The Navy SEAL Museum is set to open in the summer/fall of 2025, but they are starting to collect their exhibits and installations.
The sky over downtown San Diego is just starting to lighten as a crane lifts a large black submersible from the sidewalk, elevating it two stories in the air – and into the future Navy SEAL Museum.
The 22-foot-long submersible, designed to transport six combat-equipped sailors, is among the military relics to be featured in what used to be the Museum of Contemporary Art San Diego at 1001 Kettner Blvd.
The new SEAL museum is scheduled to open in the summer/fall of 2025, but organizers have been preparing its exhibits for years – this particular installation, for almost a decade.
The SEAL Delivery Vehicle
The submersibles, known as SEAL/Seal Delivery Vehicles (SDV), entered service in 1972 and have been used since then, with new models replacing older versions. Specimens are especially hard to find today, says Todd Perry, executive director of the museum, noting that curators had sought one for eight years.
Perry retired as a Navy captain in 2022 after serving as a SEAL for 40 years.
The retired SDV looks like a very large bullet, rounded and oval shaped. Its black hull has faded to gray and the insides and floors have been gutted, leaving just the controls of the submersible inside.

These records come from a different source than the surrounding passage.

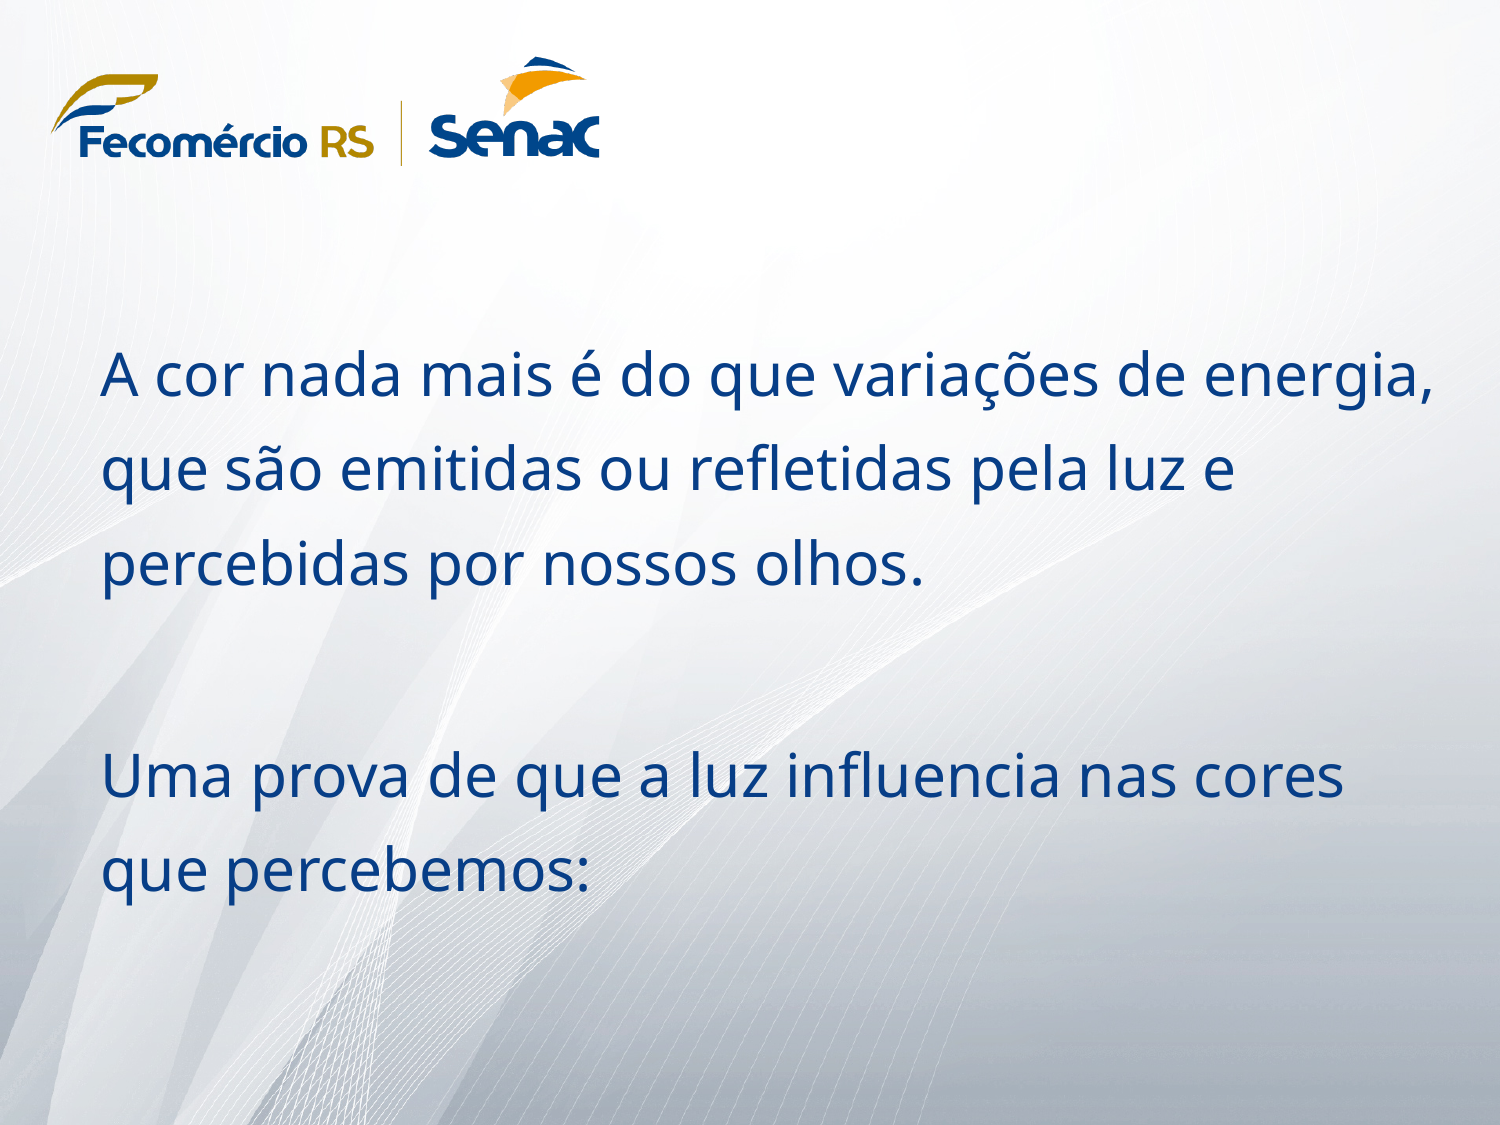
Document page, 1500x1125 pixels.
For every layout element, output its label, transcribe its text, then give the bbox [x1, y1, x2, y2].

list A cor nada mais é do que variações de energia, que são emitidas ou refletidas pela luz e percebidas por nossos olhos. Uma prova de que a luz influencia nas cores que percebemos: [100, 314, 1450, 912]
picture [0, 0, 1500, 1125]
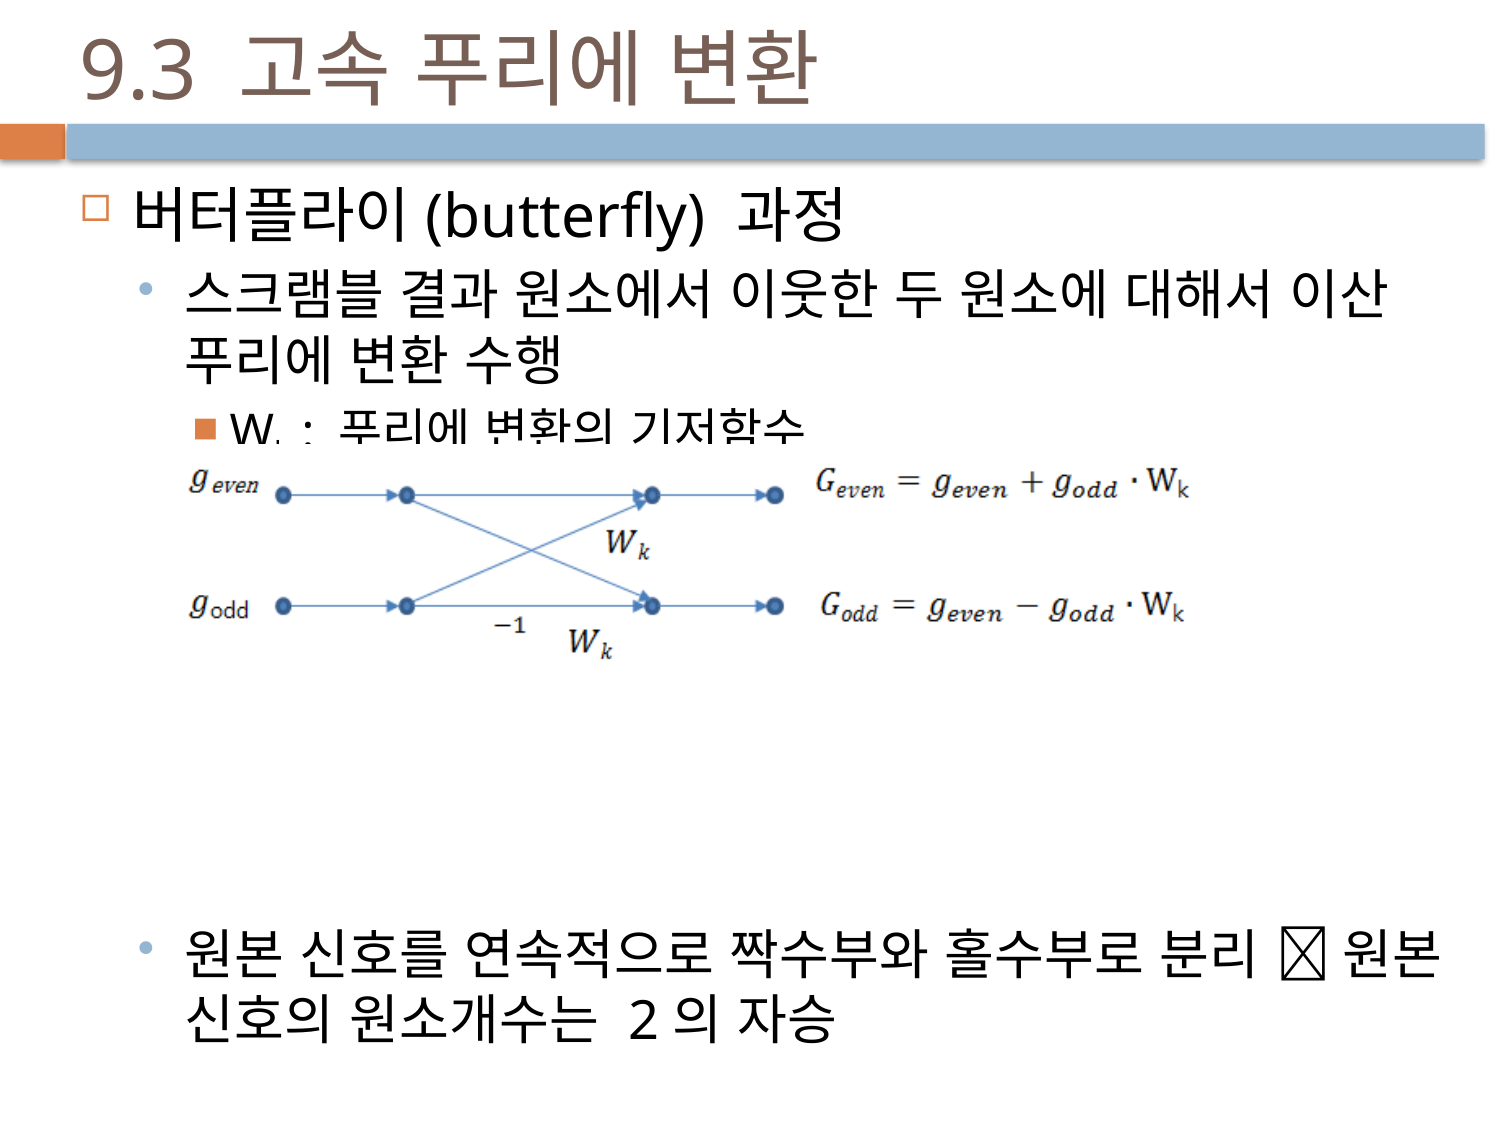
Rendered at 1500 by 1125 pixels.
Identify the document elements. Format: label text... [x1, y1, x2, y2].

list 버터플라이(butterfly) 과정 스크램블 결과 원소에서 이웃한 두 원소에 대해서 이산 푸리에 변환 수행 Wk : 푸리에 변환의 기저함수 원본 신호를 연속적으로 짝수부와 홀수부로 분리  원본 신호의 원소개수는 2의 자승 [64, 169, 1471, 1059]
title 9.3 고속 푸리에 변환 [64, 7, 1471, 126]
picture [173, 444, 1223, 670]
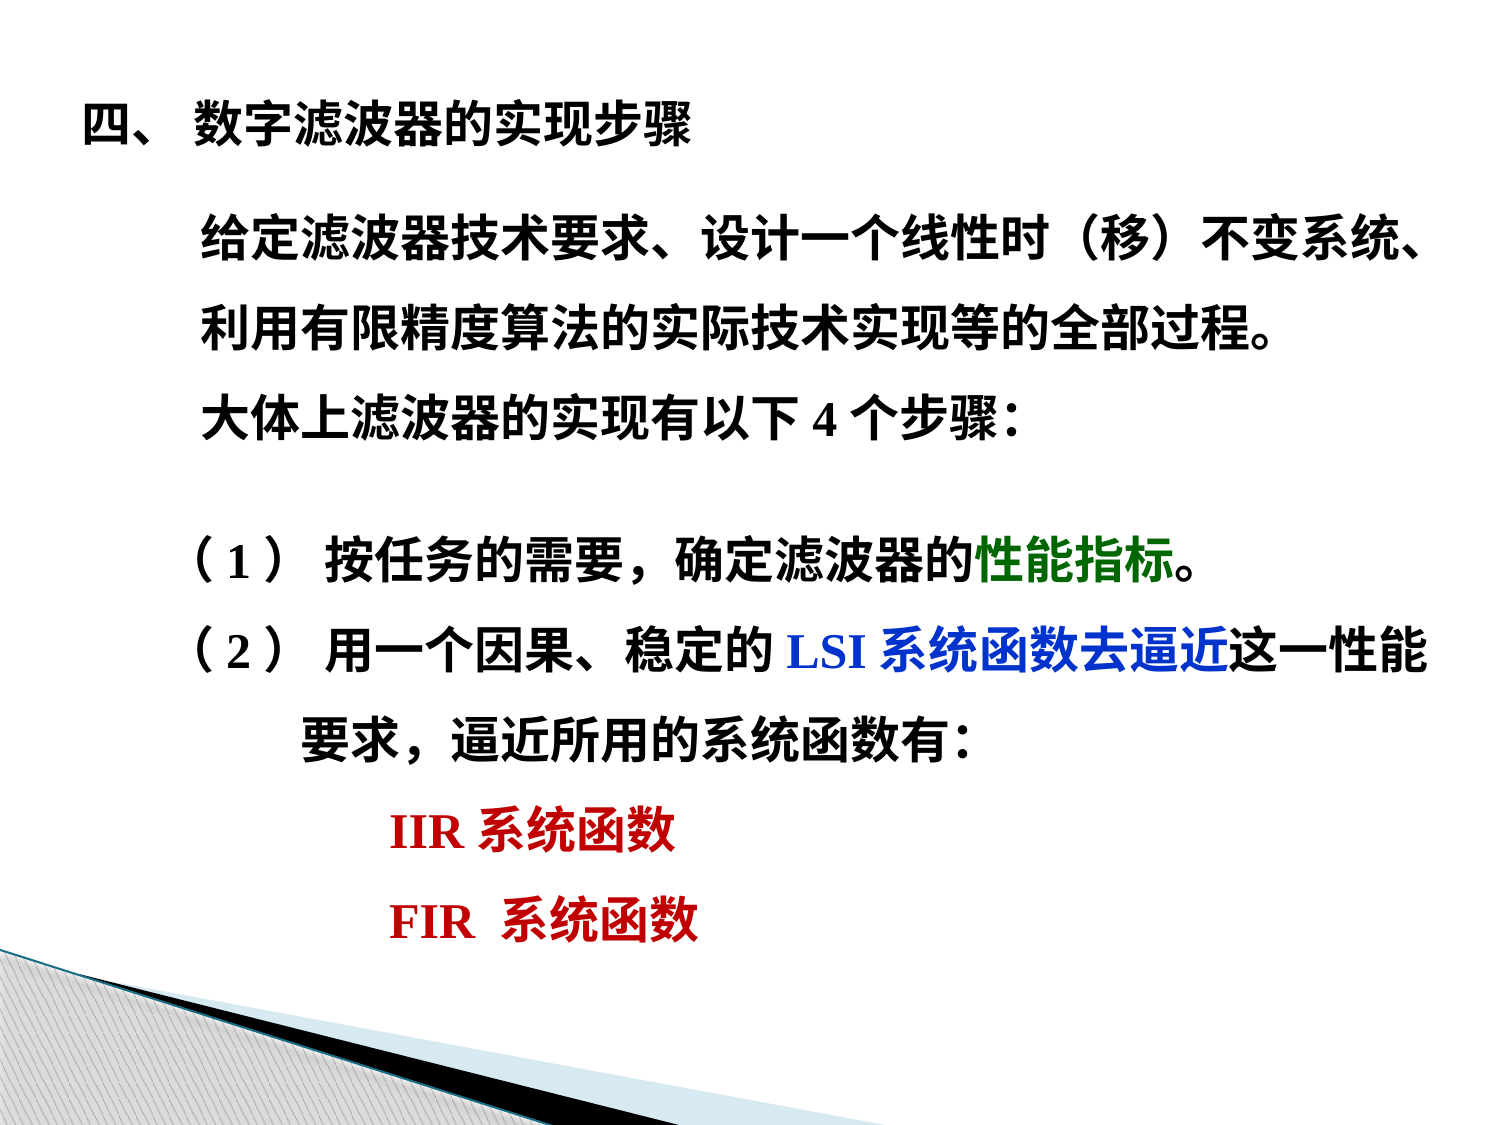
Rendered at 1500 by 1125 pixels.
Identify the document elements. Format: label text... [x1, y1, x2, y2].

text_box 给定滤波器技术要求、设计一个线性时（移）不变系统、 利用有限精度算法的实际技术实现等的全部过程。 大体上滤波器的实现有以下4个步骤： [185, 168, 1466, 454]
text_box （1） 按任务的需要，确定滤波器的性能指标。 （2） 用一个因果、稳定的LSI系统函数去逼近这一性能 要求，逼近所用的系统函数有： IIR系统函数 FIR 系统函数 [149, 491, 1444, 956]
text_box 四、 数字滤波器的实现步骤 [67, 54, 709, 160]
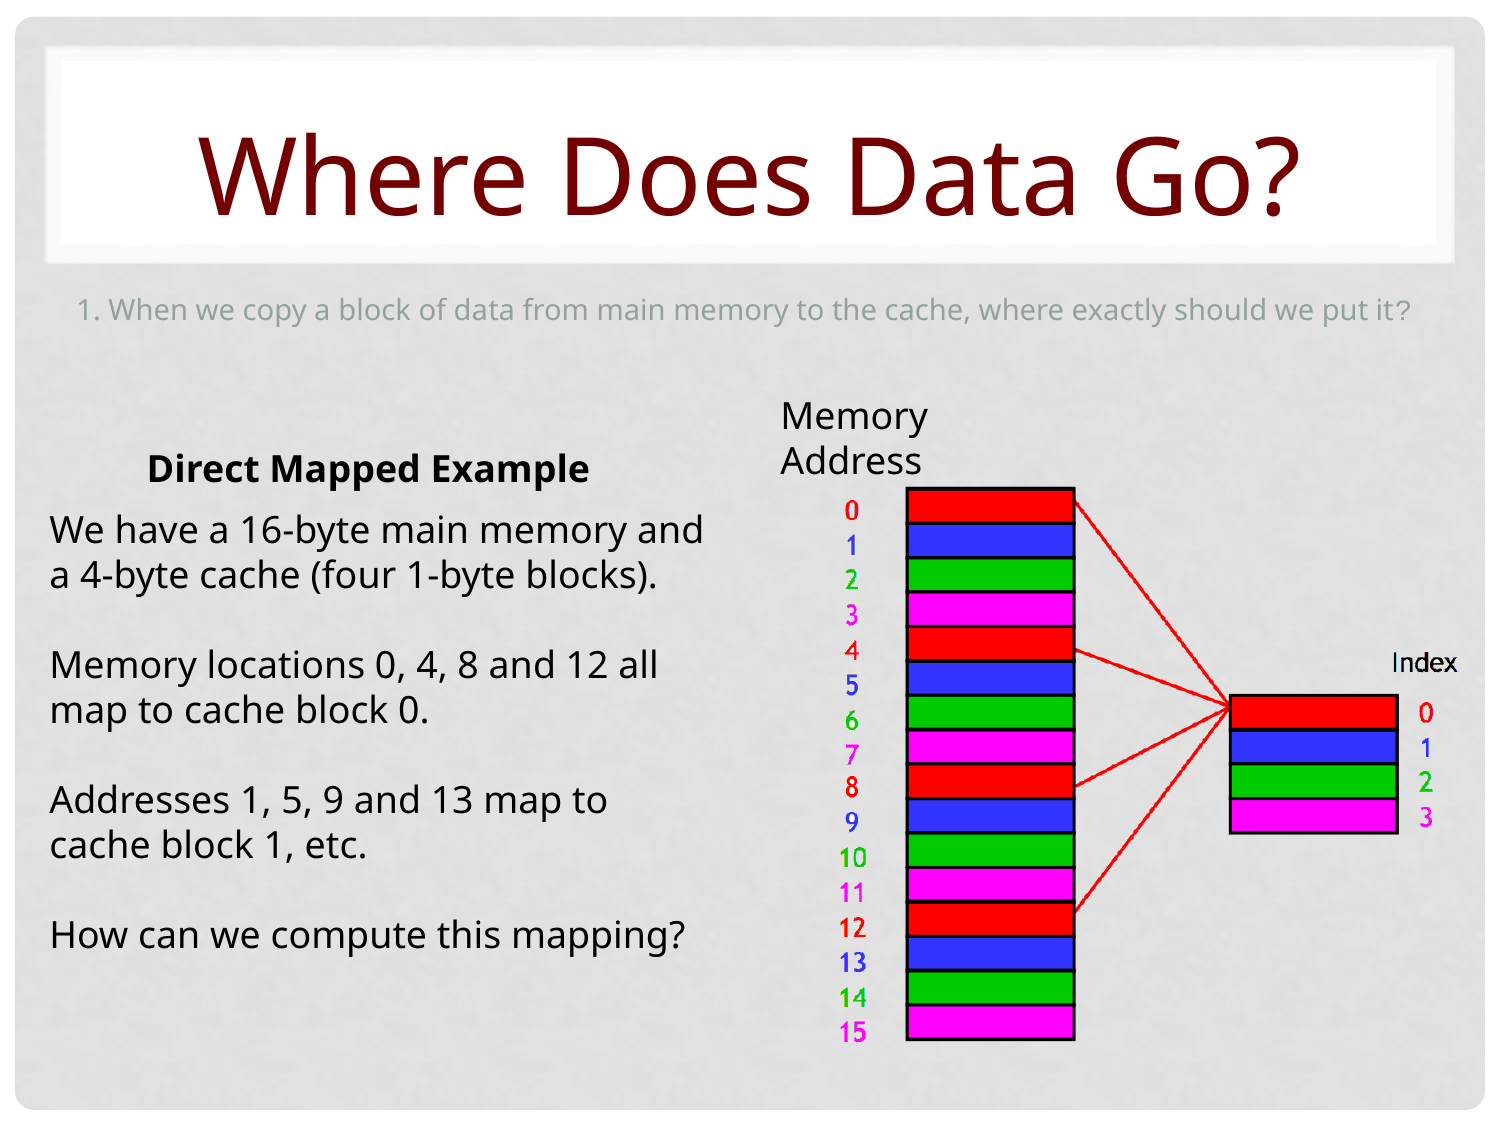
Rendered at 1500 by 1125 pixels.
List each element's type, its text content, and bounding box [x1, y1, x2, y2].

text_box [767, 384, 1471, 1055]
text_box Where Does Data Go? [108, 74, 1392, 238]
text_box We have a 16-byte main memory and a 4-byte cache (four 1-byte blocks). Memory locations 0, 4, 8 and 12 all map to cache block 0. Addresses 1, 5, 9 and 13 map to cache block 1, etc. How can we compute this mapping? [34, 498, 767, 964]
text_box Direct Mapped Example [131, 438, 606, 498]
text_box 1. When we copy a block of data from main memory to the cache, where exactly should we put it? [18, 283, 1471, 334]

It’s a wet submarine, which means the sailors had to have their own oxygen equipment, or hook up to the vehicle’s oxygen supply as they performed their missions.
“You would ultimately launch this SDV from another platform, whether it be a surface ship or a sub,” says Charlie Matranga, a retired Navy SEAL who worked with SDVs for about eight years. “Either you’re going to go and do some sort of reconnaissance, or … you would take other individuals that might be in the back [of the SDV] and let them out. They’d go do their mission, and they would come back to you and everybody would recapture in the SDV and then go back to your other craft.”
Missions in the wet sub would take anywhere from 4-8 hours, with crew and passengers underwater the entire time.
Matranga learned how to pilot the vessels after he graduated from SEAL training in 1991. He piloted SDVs for six years and then became an instructor. He was a SEAL for a total of 26 years, and almost a third of his career was working with this model, known as the Mark 8, Mod 0.
It’s an incredible thing to have this wet sub in San Diego, Matranga says. “There hasn’t been an SDV presence in San Diego since about 1998.”
And the Navy SEAL museum is what finally brought the SDV back.
Perfect museum location
“I mean, just across the bay there, Coronado is where about 90% of SEALs kind of started. So, it’s great to be able to recapture all that … it’s great to be able to capture the heritage and the history of the SEAL delivery vehicles, and me being personally attached to the team,” Matranga says.
Perry has been waiting for years for the museum in San Diego to open, ever since the Navy UDT-SEAL Museum opened up in Fort Pierce, Florida in 1985.
“Fort Pierce is where our guys [were] originally trained for the Normandy landings, it’s very sacred ground for such an important museum,” Perry says. “But this is San Diego, right? Our SEALs are trained here, headquartered here, about half of them are here.”
Perry said current plans for the museum include 10,000 square feet of exhibit space, but he wants it to be even bigger – perhaps 50,000 square feet to fully tell the story of the Navy SEALs.
“This is such a great location,” Perry adds. “Kettner is one of the most prominent intersections in San Diego. There’s the Midway [Museum] right there, you can’t see the Maritime [Museum], but you know where that is … This is the place to have the museum,” Perry says.
He wants to tell the 80-year history of the SEALs in a location near where so many continue to train and operate today.
A third retired SEAL at the SDV installation, Brian Drechsler, says the mission of the museum is not only to preserve the culture and heritage, but to inspire others.
Drechsler was a SEAL for 26 years, retiring in June.
“It’s why we have that call to service wall at the end,” Drechsler says, referencing one of the exhibits. “We need recruits. But, hey, be a teacher. Be a law enforcement officer. Be a first responder. Be something bigger than yourself.”
The whole city waits quietly, mostly because it’s 6:30 in the morning, but the ones who are up and watching the SDV be lifted, feel like they are holding their breath.
The sky lightens as a crane elevates the submersible to the second story, and carefully rotates it – positioning the giant artifact perfectly to slide into place through a large, open window.
This wet submarine has been around since the 1980s, carrying hundreds of SEALs on countless missions. Now, the history and gravity of this will stay fixed in the air for thousands of people to marvel and wonder when the museum opens.